The results "raise the possibility that this mutation contributed directly to greater transmission and thus to the severity of the outbreak." The said mutation was also associated with the increased mortality.
The team led by Jeremy Luban performed sequencing of samples collected from West African patients in 1489. Some three months after the first Ebola epidemic occurred, the researchers found out that the sequences split into two lineages. The first one showed changes in the surface protein of the virus that allow binding to cells. Luban described the mutant as "completely supplanted the ancestral virus."

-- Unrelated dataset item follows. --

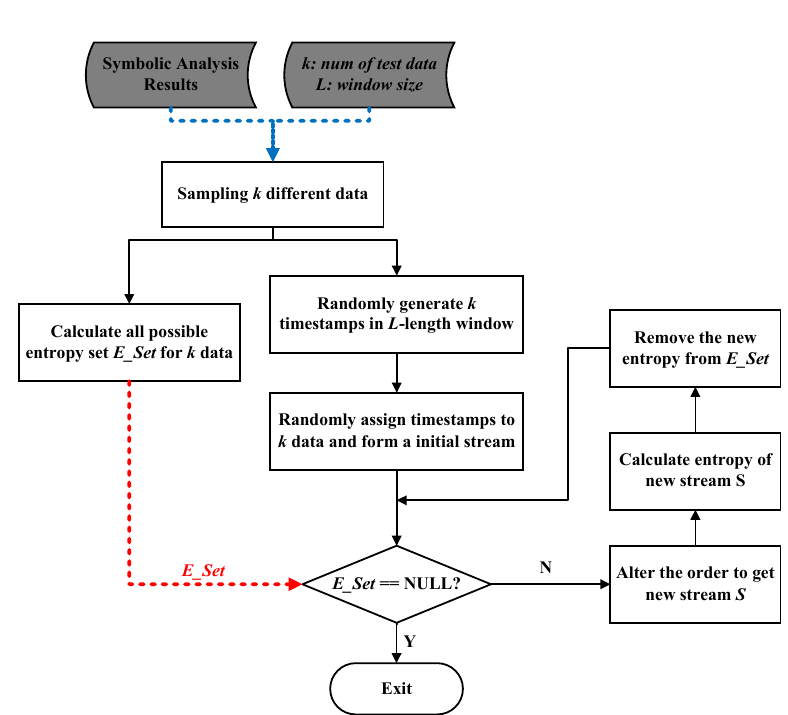
Figure 6. The iterative process to generate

Since the researchers do not have access to biosafety level 4 of the laboratory for testing the capability of the mutated virus in spreading, they created a harmless "pseudotyped" Ebola instead. In a report published in the journal Cell, it was revealed that mutant cells are better in infecting human cells compared to the ancestral pseudotype. Further, the mutant virus showed a preference for primate cells than carnivores and rodents.
Jonathan Ball of the University of Nottingham and Etienne Simon-Loriere of the Pasteur Institute in Paris released a second paper showing similar conclusions. The authors added that the spread of the disease in urban areas "led to larger chains of transmission."
Both studies recommend that to avoid another epidemic, preventing the spread of Ebola and disrupting its transmission chains are the primary steps to be taken.